Summer dip in malware attacks credited to World Cup drama
July's drop in TrickBot malware likely due to criminals being distracted by the football, experts say
Football may not have come home, but it did at least reduce the number of malware attacks while the drama was unfolding.
That's one possibility floated by Cofense Intelligence, which has produced some research which demonstrates a marked drop in TrickBot malware attacks in July, after a sustained increase throughout April and June.
It wasn't just the number of attacks dropping either. Cofense noted that while TrickBot phishing lures are typically sufficiently authentic looking to fool victims into handing over banking information, the samples captured in July were "incredibly simplistic."

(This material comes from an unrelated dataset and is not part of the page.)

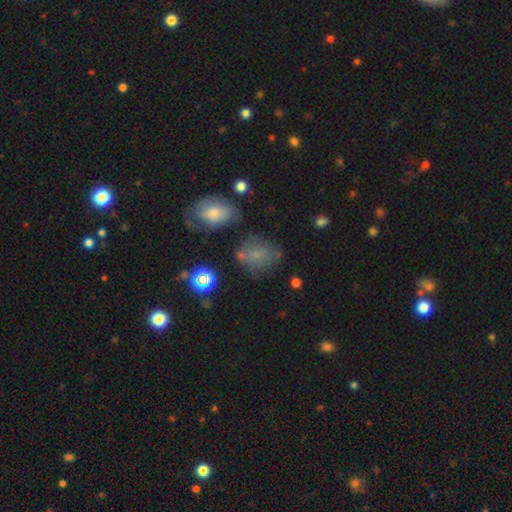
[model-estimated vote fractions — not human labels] Smooth or featured? smooth (67%)
How rounded? round (51%)
Merging? none (55%)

Analysis of all Trickbot campaigns between May and September found that around 10.5% of attacks took place in June compared to 51% of campaigns taking place in July, falling sharply to 10.5% again in August. It's believed Trickbot campaign activity fell by as much as 41% during June and August.

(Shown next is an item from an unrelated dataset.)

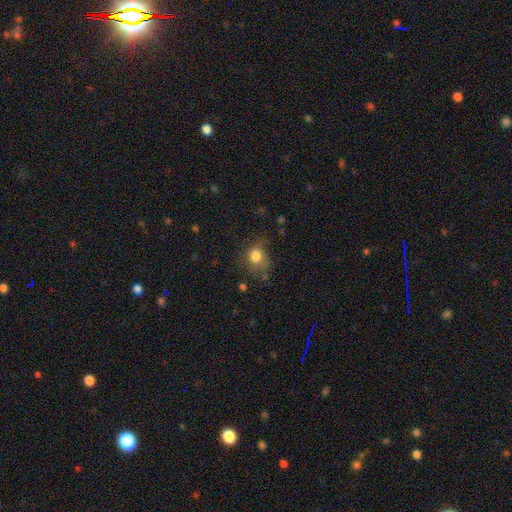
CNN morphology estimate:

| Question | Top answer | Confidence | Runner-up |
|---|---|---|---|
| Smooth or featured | smooth | 80% | star or artifact (10%) |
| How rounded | round | 69% | in between (30%) |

The lulls coincided with a noticeable decline in the sophistication of attacks, deviating from the elaborate emails that normally try to masquerade as legitimate notes from banking institutions. The belief is that Trickbot's resources may have been spread thin during this time, and that criminals may have been reliant on low-skilled freelance hackers.
It may seem odd to think of malware operators in the same way we think of employees in other sectors, but Cofense thinks that these phoned-in efforts could well be the result of the World Cup and summer holiday season distracting the usually fastidious TrickBot operatives. Certainly, activity picked up again towards the end of the month after the tournament came to an end.

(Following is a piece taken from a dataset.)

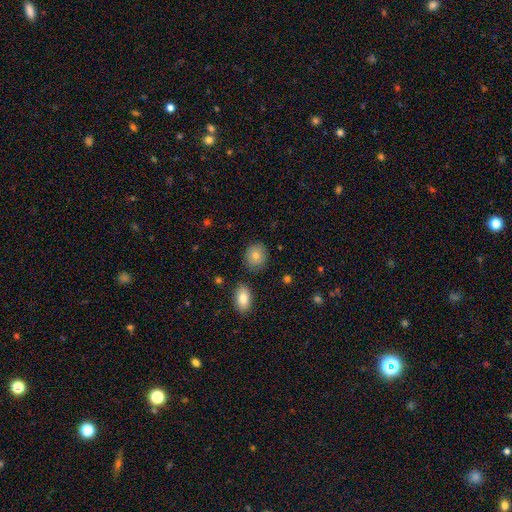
smooth-or-featured: smooth: 87% | featured or disk: 8% | star or artifact: 5%
  how-rounded: round: 70% | in between: 30% | cigar-shaped: 0%
  merging: none: 81% | minor disturbance: 14% | merger: 6% | major disturbance: 0%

Other possibilities mooted include fewer people doing the distribution work, and TrickBot operators using the summer to curate other flavours of malware.
Elsewhere, Cofense Intelligence noted an increase in the Emotet/Geodo Trojan from mid-July through to August, a resurgence in the AZORult malware, and an updated version of the Hermes ransomware. The new version's distribution method "bears a striking similarity" to Sigma and GrandCrab, leaving Cofense wondering whether the same hacking groups may be responsible for this update.
"Our findings highlight the crucial need for incident responders and network defenders to devise an appropriate response plan for high-impact phishing campaigns," said Aaron Higbee, CTO of Cofense. "By empowering and educating users to recognise and report suspicious emails, organisations and enterprises can avoid falling victim to attacks on their infrastructure."